Precisely because these arguments have been running for more than twenty years, we can form a pretty clear picture of what happens when services are based on these principles. The policies may seem in principle take expenditure off the books of the public services, but that is largely illusory: the most expensive services are nearly always paid for ultimately by government, and the costs are still largely held within the accounts. The central argument is that the private sector is supposed to be more efficient than the public sector. That efficiency is largely achieved, however, by refusing to do things that the public services are bound to do; and the main way that private services have reduced cost is simply by reducing labour costs. Partial provision by the private sector still leaves the public services to provide residual services. The appropriate comparison to make is not between public and private services, but between the total cost of services where there are different patterns of service provision and delivery. Taken in the round, the combined effect of expenditure in the private sector, the development of regulatory mechanisms in the public sector and the maintenance of residual public services has been generally more expensive than services were when services were planned, delivered and strictly rationed by a sole provider.

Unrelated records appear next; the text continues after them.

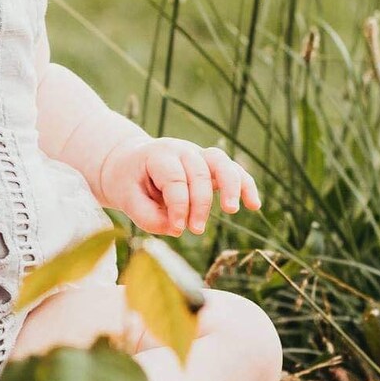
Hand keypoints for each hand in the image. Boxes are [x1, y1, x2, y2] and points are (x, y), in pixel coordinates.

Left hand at [100, 136, 261, 235]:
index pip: (175, 179)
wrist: (129, 162)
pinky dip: (246, 185)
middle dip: (199, 204)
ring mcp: (199, 156)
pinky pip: (234, 171)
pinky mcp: (210, 167)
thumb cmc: (128, 181)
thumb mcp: (125, 198)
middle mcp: (182, 150)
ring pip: (222, 164)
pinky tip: (254, 205)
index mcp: (159, 154)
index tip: (175, 229)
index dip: (177, 207)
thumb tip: (176, 229)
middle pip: (199, 172)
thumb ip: (146, 215)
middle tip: (195, 230)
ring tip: (232, 210)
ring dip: (231, 186)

Personalisation, diversity and consumer choice are not cheap options. There are no good grounds for believing that such policies save money.

(1) e.g. R Hewit, Public service reform is the only way to avoid cuts, Scotsman 1.3.2010

Why cut?

All the main political parties in the UK seem to have reached a consensus, that the economic situation must mean cuts in public spending. This is alarming. Governments must understand that they cannot cut their way out of an economic depression; they have to grow out of it. The way to bring in higher revenues is for people to earn more, not less. If they cut, the reduction in demand will lead to lower tax revenues, and increasing costs through higher unemployment.

The government finances are certainly bad. It is not because of high spending on public services; it is because the government has bailed out the banks. The main way to recover that money is going to be from the banks, as they repay their loans. The idea that this has to be paid from tax or public spending cuts is a false choice. Either might be true in time, but this is not the time.